Retracing our steps, we walk to the foot of the massive granite rock which seems to be overseeing the welfare of the village. It is about 4.30 PM and the sun has lost its fiery sting. We start our climb and there are some 600 steps leading up to the top. With frequent stops by Anu to ‘catch her breath’, and taking the opportunity to look over our shoulders at the village far away down in the bottom and the Rajasthani countryside all around us, we make it to the top. A loudspeaker is blaring hymns from a small temple located in a rock cave. We meet the priest who is residing here for  past 10 years. He explains that he is from the state of Bihar. Talks briefly to us and tells us that he is here for the peace and tranquility. Another 100 yeards and we come across a statue of a White Elephant. It is on the highest point of the rock and serves as the “caretaker” of the village. Supposed to be an incarnation of Lord Janaka . We spend some time on the top – looking out onto the Aravalli Hills, the desert landscape and get beautiful pictures of the setting sun. The walk down is easier than the one going up!!!

Rawla Narlai

Rawla Narlai

We have signed up for the “Stepwell Dinner” and join a select band of foreigners ( we are the only Indians in the group). We are fitted up with traditional ‘tie and die’ Rajasthani Turbans and taken for a ride in a bullock cart through the village, which ultimately leads onto a forested area. The pitch black darkness around us is broken only by the soft glow of the moon above, and we finally stop at a clearing which boasts of a Stepwell. The most impressive impact is of the myriad oil lamps that decorate the place. As we make ourselves comfortable with drinks, we spot a “fakir” sitting in the bottom of the stairs, his old wizened face ash covered face set aglow by the reflection from the log fire in front of him. He plays his “Ektara” ( a one string Rajasthani instrument ), and sings religious hymns with a lot of fervor. We are offered cocktails with local snacks and we sip and chat away.

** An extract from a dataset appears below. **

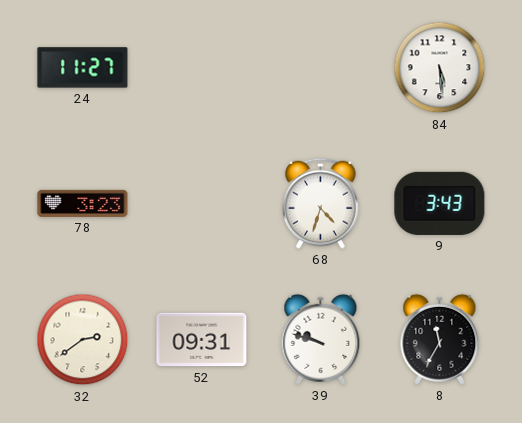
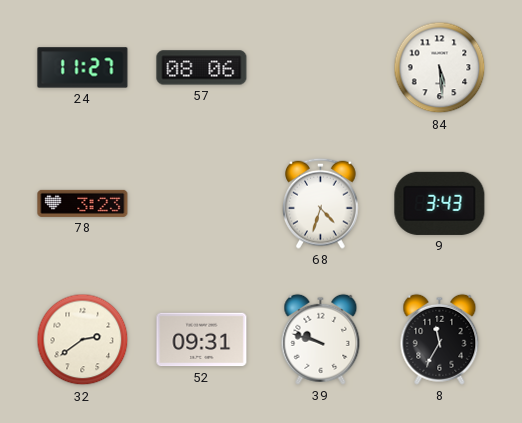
57: none -> 08:06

The tables have been laid out for couples and it is an intimate affair. The “Thali dinner” is served in five courses and there is plenty of it.

The eerie glow of the lamps, the darkness all around, the moon above and the soulful music combine to lend an eerie touch to the occasion. We have a hearty meal and are then led back in jeeps to the Hotel for a well deserved rest.

You may have been to many places in Rajasthan but Rawla Narlai is certainly worth it. A well-kept secret till about a few years ago, it is a destination that is worth exploring when next in those neck of the woods!! Go check it out!